1) On conditions of the outside noises’ absence, Shazam easily beats SoundHound. The database is absolutely huge. It happens when a really rare track is playing and you start thinking with a malicious smirk: “Nah, this one you're not gonna find, for sure”. But Shazam finds it! I get a feeling that if I hum a song by accident in 5 minutes it will be in its database.
2) SoundHound works mostly with the English language content. The Shazam database contains music from a great amount of countries. Such music that even in these countries is considered as rare and unpopular.
3) On the really lousy conditions with the high-noise level of the outside sounds, both programs work in a lame way. Well, it is so very understandable. Nevertheless, SoundHound seemed to work better, as for me.
4) And the last observation, SoundHound works about 1.5-2 times faster. It sends the imprint to the server not for once (at the end of the record like Shazam does) but more frequently. Sometimes it recognizes a song just in few seconds!
Faster than I do!
“Just sing or hum a song”, - proudly announces SoundHound, hinting at the significant improvements of recognition algorithms comparing to Shazam. Sounds cool. Well, let's check. Not every day someone says I sing like Sinatra.
Not that this time anyone did it either. So let's feed SoundHound with the little-known covers of the known to everyone song by Adele - Rolling In the Deep. The covers are not in its database.
An awesome instrumental version by Piano Guys
A slightly adolescent cover from three girls in many-colored U-neeq dresses.

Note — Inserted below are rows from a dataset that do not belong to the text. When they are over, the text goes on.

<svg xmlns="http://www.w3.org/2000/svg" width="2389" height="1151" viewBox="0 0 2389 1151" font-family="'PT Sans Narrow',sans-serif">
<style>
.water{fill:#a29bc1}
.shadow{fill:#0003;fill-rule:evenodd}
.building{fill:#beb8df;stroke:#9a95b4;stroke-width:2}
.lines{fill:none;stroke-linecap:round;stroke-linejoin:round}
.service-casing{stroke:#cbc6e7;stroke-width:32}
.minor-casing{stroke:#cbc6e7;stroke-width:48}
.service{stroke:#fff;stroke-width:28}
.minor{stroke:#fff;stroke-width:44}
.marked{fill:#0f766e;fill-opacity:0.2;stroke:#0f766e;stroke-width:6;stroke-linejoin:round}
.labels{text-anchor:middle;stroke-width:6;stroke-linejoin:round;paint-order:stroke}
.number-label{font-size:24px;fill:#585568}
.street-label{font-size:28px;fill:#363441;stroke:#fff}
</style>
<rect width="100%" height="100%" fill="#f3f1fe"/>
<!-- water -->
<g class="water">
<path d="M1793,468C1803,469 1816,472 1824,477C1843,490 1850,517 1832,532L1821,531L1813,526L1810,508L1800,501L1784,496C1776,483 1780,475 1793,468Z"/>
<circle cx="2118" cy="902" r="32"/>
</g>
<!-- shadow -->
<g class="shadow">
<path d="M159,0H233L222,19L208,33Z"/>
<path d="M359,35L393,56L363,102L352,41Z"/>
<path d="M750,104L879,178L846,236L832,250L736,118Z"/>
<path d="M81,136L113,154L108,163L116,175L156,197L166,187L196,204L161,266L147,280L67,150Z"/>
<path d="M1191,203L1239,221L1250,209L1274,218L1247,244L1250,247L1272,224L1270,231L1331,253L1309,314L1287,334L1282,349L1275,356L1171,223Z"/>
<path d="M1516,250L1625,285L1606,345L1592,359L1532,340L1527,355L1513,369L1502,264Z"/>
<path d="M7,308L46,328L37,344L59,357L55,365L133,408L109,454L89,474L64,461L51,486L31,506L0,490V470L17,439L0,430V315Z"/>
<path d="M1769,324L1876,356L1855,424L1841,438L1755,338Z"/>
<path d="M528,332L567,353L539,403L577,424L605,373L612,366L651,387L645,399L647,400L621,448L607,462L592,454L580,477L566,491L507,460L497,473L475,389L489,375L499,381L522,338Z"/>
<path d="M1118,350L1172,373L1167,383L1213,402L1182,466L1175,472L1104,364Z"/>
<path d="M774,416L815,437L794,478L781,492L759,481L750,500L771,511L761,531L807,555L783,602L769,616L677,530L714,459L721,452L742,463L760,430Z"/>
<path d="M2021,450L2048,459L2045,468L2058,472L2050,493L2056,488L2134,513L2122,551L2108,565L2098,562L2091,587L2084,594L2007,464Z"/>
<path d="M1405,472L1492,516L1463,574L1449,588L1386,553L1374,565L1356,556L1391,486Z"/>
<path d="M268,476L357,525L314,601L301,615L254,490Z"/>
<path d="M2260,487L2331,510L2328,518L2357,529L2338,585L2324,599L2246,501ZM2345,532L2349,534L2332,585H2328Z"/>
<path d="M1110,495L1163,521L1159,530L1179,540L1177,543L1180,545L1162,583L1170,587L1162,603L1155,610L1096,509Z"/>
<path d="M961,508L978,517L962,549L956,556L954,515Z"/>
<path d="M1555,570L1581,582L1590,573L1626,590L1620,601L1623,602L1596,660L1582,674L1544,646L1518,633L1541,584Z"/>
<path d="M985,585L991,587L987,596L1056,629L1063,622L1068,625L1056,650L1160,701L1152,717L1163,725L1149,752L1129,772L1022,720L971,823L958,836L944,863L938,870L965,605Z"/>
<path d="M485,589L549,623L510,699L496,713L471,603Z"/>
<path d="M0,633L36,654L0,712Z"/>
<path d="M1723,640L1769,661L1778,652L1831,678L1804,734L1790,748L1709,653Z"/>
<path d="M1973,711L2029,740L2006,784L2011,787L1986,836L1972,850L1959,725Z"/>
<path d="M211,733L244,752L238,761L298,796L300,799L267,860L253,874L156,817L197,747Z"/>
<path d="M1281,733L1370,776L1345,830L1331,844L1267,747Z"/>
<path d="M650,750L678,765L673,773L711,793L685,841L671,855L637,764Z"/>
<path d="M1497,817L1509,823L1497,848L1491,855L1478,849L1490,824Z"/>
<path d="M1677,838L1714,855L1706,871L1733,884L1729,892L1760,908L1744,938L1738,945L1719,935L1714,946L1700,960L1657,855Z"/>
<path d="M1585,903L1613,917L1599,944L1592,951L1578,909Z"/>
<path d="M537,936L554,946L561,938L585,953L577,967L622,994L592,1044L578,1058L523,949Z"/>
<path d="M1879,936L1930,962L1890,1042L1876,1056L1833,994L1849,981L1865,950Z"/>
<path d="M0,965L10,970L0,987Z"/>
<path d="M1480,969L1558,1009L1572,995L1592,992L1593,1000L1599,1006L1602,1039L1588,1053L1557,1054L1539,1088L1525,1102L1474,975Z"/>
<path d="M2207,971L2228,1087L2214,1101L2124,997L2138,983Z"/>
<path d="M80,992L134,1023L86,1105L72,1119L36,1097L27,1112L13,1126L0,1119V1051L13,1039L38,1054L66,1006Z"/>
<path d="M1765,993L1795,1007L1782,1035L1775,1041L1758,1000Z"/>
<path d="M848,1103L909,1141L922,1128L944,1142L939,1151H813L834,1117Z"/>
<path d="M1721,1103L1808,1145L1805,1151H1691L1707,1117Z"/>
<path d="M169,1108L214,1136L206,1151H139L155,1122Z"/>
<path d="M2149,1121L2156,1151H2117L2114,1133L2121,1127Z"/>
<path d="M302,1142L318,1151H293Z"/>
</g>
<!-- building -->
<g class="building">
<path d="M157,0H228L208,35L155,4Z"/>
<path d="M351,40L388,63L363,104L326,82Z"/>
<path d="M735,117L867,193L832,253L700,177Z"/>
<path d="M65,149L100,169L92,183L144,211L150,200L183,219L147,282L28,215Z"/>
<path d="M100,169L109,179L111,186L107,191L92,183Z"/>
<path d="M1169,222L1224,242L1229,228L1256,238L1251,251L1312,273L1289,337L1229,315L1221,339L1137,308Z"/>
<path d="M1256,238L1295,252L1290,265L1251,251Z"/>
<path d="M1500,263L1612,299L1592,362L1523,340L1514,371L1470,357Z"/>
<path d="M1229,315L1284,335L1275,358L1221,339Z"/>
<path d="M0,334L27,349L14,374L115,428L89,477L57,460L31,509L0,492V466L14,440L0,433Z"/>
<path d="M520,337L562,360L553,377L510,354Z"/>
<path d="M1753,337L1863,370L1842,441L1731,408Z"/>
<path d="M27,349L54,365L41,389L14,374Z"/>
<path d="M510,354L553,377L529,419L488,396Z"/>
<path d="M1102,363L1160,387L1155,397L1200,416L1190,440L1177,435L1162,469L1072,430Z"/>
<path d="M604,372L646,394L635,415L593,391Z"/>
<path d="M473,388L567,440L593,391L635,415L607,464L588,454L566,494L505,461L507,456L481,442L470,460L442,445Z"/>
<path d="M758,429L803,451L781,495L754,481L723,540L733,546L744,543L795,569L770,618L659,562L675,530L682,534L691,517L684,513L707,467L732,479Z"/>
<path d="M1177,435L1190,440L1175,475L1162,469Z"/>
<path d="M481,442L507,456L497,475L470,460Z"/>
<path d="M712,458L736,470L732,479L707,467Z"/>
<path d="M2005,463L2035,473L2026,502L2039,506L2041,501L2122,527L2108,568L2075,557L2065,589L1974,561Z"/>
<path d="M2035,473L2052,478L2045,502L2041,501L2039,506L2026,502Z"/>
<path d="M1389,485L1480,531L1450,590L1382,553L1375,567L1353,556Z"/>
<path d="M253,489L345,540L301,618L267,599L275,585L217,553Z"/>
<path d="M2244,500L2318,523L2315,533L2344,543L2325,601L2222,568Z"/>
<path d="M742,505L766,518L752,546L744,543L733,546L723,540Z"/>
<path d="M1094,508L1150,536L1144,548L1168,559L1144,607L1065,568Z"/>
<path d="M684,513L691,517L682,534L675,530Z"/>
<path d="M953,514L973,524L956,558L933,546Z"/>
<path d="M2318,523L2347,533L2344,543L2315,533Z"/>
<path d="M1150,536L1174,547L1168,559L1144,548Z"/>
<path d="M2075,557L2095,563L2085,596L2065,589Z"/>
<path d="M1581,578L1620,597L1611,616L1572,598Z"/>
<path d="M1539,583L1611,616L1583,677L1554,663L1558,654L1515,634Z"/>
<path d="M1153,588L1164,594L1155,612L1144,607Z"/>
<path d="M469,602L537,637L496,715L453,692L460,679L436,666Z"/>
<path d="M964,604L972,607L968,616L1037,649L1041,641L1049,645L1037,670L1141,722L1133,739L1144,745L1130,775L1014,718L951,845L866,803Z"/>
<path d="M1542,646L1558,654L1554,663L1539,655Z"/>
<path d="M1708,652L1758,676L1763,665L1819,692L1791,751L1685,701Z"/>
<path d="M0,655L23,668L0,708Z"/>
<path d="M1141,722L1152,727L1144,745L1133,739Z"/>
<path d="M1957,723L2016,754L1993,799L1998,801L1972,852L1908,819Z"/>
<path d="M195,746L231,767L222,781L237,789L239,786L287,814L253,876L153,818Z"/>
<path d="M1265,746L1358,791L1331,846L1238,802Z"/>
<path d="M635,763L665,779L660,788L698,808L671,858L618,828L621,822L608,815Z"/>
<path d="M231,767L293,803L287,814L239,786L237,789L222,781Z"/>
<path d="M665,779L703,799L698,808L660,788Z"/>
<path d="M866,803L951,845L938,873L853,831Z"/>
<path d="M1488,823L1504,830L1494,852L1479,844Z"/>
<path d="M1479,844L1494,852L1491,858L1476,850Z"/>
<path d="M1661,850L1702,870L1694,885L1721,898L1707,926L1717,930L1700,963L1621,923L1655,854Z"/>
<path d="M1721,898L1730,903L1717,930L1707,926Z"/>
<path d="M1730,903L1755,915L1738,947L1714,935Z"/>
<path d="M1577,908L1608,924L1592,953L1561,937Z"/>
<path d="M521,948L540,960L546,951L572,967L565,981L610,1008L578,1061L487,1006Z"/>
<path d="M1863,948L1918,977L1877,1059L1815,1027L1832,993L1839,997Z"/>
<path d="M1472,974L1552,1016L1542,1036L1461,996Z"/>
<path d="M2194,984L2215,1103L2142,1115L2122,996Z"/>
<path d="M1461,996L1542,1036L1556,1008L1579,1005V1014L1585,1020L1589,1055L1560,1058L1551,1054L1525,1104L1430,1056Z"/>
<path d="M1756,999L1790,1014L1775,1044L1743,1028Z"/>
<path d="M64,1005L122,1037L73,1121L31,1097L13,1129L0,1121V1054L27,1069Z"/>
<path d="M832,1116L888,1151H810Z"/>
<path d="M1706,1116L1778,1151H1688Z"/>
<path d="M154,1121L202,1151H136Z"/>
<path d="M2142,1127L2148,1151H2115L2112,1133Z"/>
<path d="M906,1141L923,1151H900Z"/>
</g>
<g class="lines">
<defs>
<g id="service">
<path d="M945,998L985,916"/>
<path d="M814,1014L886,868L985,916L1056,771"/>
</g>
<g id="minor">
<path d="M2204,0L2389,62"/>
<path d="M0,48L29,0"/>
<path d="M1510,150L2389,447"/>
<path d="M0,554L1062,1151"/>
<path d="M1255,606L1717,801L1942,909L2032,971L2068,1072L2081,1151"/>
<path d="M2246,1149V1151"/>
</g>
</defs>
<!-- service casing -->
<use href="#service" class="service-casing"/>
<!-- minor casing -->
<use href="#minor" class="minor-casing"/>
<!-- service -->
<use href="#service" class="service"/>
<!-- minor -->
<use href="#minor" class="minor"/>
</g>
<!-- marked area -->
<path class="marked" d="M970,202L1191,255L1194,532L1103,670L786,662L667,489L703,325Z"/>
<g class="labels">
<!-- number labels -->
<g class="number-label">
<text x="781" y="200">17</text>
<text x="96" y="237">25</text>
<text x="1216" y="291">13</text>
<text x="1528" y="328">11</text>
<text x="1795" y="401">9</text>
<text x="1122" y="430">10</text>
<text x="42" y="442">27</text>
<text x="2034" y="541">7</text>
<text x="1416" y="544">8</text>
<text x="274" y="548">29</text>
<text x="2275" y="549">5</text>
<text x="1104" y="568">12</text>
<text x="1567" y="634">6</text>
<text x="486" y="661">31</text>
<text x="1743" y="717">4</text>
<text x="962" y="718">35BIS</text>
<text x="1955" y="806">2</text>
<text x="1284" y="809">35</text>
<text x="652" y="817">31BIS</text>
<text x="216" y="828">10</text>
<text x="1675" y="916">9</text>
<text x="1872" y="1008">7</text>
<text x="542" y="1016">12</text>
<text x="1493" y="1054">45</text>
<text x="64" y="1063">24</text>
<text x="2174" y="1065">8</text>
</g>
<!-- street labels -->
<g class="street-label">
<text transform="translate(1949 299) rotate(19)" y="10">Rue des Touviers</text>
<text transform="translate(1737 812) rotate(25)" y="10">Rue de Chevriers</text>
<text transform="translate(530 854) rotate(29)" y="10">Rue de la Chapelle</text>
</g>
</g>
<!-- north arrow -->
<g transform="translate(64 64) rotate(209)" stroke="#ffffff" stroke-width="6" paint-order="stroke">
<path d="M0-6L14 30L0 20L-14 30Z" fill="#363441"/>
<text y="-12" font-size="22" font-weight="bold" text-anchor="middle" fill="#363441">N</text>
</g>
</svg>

I fell for the one in a blue dress.
Another instrumental cover, this one is by Jun Sung Ahn. Great, but I found Piano Guys to be more interesting.
A family version. The little girl’s dancing in a Beyonce-style.
Too wimpy, but great.
Not hard to guess that it couldn't recognize Adele in the instrumental covers. But it did tag all the others (though not at the first try). So hum and sing. It really works.

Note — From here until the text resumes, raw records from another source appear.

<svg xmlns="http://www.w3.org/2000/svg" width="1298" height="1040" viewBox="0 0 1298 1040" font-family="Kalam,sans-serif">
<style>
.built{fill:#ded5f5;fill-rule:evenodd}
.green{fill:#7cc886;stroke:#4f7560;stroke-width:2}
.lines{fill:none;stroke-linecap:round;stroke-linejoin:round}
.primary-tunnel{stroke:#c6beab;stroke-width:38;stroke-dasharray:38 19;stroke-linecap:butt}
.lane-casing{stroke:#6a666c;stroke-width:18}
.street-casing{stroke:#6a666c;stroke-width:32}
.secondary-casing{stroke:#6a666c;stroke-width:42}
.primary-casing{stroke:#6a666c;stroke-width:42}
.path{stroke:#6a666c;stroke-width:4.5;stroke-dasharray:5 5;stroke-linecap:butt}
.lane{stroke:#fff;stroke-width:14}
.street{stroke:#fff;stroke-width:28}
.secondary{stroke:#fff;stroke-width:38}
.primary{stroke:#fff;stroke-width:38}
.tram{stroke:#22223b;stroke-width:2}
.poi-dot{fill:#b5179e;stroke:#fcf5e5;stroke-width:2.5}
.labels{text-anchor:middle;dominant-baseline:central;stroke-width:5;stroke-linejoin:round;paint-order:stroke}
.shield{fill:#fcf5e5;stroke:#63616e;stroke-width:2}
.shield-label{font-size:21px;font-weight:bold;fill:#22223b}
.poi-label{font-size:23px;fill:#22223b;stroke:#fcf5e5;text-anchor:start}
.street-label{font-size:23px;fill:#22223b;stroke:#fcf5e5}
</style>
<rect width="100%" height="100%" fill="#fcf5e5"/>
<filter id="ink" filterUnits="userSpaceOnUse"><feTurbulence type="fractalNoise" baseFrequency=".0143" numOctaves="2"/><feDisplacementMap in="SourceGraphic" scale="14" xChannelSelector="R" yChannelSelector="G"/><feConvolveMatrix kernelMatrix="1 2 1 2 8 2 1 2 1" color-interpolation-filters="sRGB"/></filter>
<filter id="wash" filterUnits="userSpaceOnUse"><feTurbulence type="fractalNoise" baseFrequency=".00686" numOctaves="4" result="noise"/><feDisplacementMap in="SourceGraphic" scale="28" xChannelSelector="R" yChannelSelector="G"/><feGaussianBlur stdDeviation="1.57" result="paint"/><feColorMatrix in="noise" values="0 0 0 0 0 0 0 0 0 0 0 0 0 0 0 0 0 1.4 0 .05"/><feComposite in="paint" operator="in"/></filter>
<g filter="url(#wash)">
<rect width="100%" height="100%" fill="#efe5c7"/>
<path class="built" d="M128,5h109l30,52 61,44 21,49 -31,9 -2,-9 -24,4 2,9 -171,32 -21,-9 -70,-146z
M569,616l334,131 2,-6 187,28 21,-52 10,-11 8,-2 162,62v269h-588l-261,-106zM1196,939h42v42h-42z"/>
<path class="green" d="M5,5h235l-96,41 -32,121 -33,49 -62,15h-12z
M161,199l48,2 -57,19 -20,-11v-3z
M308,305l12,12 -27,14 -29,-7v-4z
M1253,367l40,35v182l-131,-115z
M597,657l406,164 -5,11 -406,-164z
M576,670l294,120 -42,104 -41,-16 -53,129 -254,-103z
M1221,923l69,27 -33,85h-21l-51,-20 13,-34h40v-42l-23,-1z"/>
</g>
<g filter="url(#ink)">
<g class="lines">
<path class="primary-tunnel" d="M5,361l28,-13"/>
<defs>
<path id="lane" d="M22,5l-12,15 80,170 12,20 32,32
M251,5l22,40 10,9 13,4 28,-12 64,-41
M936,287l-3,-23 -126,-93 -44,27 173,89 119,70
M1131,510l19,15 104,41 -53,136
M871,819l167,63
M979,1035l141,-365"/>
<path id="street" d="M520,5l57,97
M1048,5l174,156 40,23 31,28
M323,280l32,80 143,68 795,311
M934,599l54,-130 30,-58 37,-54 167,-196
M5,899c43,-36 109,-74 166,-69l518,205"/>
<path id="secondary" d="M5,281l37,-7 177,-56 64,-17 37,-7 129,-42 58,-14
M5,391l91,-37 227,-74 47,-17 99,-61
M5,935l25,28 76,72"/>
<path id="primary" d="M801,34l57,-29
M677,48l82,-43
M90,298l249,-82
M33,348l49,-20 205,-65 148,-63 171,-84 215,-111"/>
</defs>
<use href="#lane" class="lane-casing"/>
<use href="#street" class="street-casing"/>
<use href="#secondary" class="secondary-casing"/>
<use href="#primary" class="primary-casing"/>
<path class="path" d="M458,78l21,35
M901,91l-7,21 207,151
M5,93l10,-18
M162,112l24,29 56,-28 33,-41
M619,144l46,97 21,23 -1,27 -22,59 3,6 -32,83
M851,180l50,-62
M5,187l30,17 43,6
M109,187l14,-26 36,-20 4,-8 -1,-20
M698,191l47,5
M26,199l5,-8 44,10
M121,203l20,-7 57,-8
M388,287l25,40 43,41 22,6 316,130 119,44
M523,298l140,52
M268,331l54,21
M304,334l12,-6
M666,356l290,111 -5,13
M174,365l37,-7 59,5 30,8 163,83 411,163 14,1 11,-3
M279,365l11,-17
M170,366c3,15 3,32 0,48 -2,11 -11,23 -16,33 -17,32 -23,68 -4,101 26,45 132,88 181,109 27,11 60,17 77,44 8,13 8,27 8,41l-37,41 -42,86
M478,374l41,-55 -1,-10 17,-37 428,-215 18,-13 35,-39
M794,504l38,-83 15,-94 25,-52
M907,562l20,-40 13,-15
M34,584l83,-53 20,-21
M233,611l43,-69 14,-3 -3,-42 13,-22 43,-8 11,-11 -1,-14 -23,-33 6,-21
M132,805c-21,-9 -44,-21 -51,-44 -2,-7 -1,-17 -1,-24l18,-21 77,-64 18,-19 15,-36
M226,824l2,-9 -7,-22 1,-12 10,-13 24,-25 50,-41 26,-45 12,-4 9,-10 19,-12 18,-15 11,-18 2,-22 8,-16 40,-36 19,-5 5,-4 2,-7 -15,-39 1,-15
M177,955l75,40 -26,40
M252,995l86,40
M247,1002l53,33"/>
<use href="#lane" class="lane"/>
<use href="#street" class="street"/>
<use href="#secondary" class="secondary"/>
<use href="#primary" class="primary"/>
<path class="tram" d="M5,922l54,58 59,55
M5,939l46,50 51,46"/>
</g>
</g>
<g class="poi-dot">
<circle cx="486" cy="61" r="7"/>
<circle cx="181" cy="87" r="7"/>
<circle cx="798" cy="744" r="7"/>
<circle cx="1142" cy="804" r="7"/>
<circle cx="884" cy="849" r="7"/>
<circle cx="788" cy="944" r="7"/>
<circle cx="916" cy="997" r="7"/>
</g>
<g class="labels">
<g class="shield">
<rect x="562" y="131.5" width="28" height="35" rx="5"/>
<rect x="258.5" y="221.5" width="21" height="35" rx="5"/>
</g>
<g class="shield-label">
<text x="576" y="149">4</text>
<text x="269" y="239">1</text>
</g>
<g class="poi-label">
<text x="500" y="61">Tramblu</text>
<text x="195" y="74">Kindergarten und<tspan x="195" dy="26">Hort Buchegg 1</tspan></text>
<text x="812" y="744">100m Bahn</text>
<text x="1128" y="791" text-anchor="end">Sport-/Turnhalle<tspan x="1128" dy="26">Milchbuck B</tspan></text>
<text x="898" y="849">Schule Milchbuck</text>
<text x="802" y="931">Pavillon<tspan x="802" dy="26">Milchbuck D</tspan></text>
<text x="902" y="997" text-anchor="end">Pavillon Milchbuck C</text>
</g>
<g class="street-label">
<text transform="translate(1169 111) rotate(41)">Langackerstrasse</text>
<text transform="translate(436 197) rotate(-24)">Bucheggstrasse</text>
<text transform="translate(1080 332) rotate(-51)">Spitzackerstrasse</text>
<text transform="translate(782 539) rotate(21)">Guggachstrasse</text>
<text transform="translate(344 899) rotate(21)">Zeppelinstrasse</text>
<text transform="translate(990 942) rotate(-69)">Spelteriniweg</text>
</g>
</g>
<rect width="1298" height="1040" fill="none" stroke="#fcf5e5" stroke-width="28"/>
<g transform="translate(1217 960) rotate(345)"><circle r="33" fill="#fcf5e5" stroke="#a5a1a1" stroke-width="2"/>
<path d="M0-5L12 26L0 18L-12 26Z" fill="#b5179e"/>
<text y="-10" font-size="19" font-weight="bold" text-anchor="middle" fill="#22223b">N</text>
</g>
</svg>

Shazam became a nice surprise too since it has more than a half of these records in its database.
BTW, I’d like to know- what cover did you like most?
Nevertheless, all of this is just a pseudo-practice. In all conscience, I am sure that in real life most people install these apps just to try them and say, “WTF, it really works, fuck me!”
Then they tap the screen few times more and close the app with the feeling of the mission being accomplished and complete acknowledgment of the new heights of the technological progress.
In real life, this monkey trick can become useful maximum few times a year. And even then, according to the Murphy's Law, it won't work or a song will end before you have tap Listen.
But! Nevertheless, SoundHound and Shazam are genius applications. The genius programs with the most idiotic targeting.
They are not taggers. They are the world’s best foreign languages trainers. Here is a situation. Let's say, fro example, you learn Spanish. Excellent! Just download Shakira's songs to your iPhone, listen to them with the built-in player and read the lyrics while listening! During the study of any language audio perception is a crucial moment. Mix work and pleasure.
The bottom line is in the form of the answers to FAQ.
What app recognizes music best?
Shazam “knows” more music, SoundHound “hears” it better. Both apps are good.
What about the additional functions?
In general, they are similar, but SoundHound can offer much more in the free version.
What app should I pick? A free or paid version?
Install both apps in free versions. I don’t find sense in buying them.
We figure out what ear for music both apps have, but what kind of hearing do you have? While I was researching for the article I found simple and interesting tests that can tell you the stuff you already know.
The test of tone difference perception – measures the ability to distinguish sounds of different frequency.
Test of tunefulness – measures the ability to distinguish melodies. You have to define whether two melodies are the same or different.
Rhythm test – measures the ability to distinguish rhythm patterns.